▸ Required action 1
Decide whether each statement below agrees with the excerpt on heaps and queues, answering yes or no and quoting the deciding words of the excerpt. (a) The root of a min heap is its smallest node. (b) The naive approach of updating both stacks on every call passed all the testcases. (c) The writer calls the first stack the rear stack.
▸ Required action 2
Write out the excerpt on heaps and queues from "So for each" up to and including "(smallest) + 2*(second smallest)", substituting "value" for "sweetness".

We need a minHeap here. What we do is this:

1. Push all the cookies into the minHeap
2. initialize integer operations = 0
3. while root of minHeap < k:
          int newSweetness = minHeap.getMin()
          minHeap.ExtractMin()
          newSweetness += 2 * minHeap.getMin()
          minHeap.ExtractMin()
          minHeap.Push(newSweetness)
          increment operations by 1
4. return operations

Why does this work?
Due to the property of the min Heap data structure we know that each node is >= to its parent. This means the smallest node is the root, and if that is >= k, every single node in the heap is >= k.

So for each iteration we check if the root is >= k. If not, we take the smallest node and the second smallest nodes out, and put in a new node with sweetness = (smallest) + 2*(second smallest)

The moment the root becomes >= k, we know we are done!

[stacked up odds] Two stacks, one queue

Task sounded simple. Implement a queue with 2 stacks, which as the methods Push(), Pop() and Front().

Well, the fundamental problem here is stack cannot give me the element at the bottom in a neat way. It has to be dirty. Also, how do I keep track of Pop() operations on the queue? 2 stacks. I need to keep track of elements in the inverse order of my stack.

Okay here's something: what if the reason we require two stacks is that we maintain, for each operation, a stack which is the right way up, and a second stack which has elements in the reverse order as the first? The first stack helps us push elements into the queue. The second stack helps with Pop() and Front(). I will call the first stack as the front stack, and second as the rear stack

Let's be naive first. Let us update the two stacks every single time any of the queue methods are called. The major testcase eater here is that there is no way to nicely invert a stack. I went with declaring a temporary stack, copying the elements of the front stack to it (std::stack has a nice copy constructor for this), and then running a while loop and pushing the top of the temporary stack to the rear stack and then popping the temporary stack, so that elements of the front stack get pushed onto the rear stack in reverse order. That was a mouthful. A lot of pushes and pops. But hopefully you got the idea.

If we do all this, and repeat it (update both stacks for every queue method call) this eats up a LOT of time. Half the testcases pass with this one.

I couldn't figure this part out, so I went to the discussion section. There I found what I had been missing. In order to explain this, I must make an analogy with what we do for dynamic arrays.

Dynamic Arrays, as you might know, are resizable arrays (std::vector for C++). Now note the parallel. There is no neat way of resizing a proper C++ array. It has to be dirty. We are going to have to re-allocate a new array, copy all the elements to the new array. There is simply no other way, as that is how the data structure works fundamentally.

So what do we do? We do it less often. Only when necessary.

Dynamic Arrays achieve a PushBack() complexity of amortized O(1) by doubling the array capacity when it is full. Similarly, we must do this reversal of stack and copying of stack elements only when it is needed.

What can change given this idea?

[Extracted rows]
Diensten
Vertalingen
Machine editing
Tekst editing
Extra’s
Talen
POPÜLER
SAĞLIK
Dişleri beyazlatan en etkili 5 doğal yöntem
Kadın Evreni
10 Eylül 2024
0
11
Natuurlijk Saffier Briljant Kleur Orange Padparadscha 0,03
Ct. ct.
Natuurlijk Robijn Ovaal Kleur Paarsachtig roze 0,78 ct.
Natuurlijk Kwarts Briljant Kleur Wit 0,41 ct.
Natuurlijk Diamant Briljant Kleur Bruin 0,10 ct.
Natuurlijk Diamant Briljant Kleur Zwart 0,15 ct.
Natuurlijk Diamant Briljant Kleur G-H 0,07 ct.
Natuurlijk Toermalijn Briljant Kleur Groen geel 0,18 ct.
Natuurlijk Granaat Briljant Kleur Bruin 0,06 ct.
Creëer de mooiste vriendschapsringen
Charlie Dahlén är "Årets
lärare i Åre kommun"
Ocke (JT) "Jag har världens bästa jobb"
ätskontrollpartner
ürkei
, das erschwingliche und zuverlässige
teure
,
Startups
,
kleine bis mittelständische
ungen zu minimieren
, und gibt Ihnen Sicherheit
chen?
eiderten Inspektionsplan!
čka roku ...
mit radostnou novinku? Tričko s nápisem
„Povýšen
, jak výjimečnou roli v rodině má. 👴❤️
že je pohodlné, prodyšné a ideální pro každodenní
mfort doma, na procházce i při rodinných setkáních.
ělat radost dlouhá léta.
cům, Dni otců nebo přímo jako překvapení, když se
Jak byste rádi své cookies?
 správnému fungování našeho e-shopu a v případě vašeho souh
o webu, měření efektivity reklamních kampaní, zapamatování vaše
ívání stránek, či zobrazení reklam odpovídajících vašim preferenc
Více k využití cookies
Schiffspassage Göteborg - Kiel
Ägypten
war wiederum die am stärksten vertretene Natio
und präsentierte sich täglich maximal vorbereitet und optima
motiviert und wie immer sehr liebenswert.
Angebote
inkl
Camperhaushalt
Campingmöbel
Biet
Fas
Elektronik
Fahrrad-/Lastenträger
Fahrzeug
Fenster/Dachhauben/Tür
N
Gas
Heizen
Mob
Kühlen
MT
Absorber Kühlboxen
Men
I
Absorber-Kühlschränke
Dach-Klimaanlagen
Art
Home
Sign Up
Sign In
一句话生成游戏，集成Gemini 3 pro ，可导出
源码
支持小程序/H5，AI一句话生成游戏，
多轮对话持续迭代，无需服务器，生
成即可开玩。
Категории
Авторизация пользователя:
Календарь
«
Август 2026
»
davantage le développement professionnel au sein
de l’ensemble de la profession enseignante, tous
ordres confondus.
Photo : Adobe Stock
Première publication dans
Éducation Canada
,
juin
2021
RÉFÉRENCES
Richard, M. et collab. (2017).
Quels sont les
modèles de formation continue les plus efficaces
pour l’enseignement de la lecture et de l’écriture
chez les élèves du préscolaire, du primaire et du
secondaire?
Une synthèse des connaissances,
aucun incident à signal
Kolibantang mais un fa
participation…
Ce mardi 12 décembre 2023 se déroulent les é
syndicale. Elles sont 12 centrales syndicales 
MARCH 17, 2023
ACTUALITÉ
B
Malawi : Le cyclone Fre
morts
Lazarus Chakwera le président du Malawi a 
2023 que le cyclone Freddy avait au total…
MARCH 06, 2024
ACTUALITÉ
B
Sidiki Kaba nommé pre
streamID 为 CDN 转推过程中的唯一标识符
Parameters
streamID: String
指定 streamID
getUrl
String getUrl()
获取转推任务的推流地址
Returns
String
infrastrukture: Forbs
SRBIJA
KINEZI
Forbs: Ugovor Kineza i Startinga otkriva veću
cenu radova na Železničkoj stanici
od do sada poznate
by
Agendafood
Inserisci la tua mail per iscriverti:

▸ Response 1
(a) Yes: "This means the smallest node is the root"
(b) No: "Half the testcases pass with this one."
(c) No: "I will call the first stack as the front stack, and second as the rear stack"

▸ Response 2
So for each iteration we check if the root is >= k. If not, we take the smallest node and the second smallest nodes out, and put in a new node with value = (smallest) + 2*(second smallest)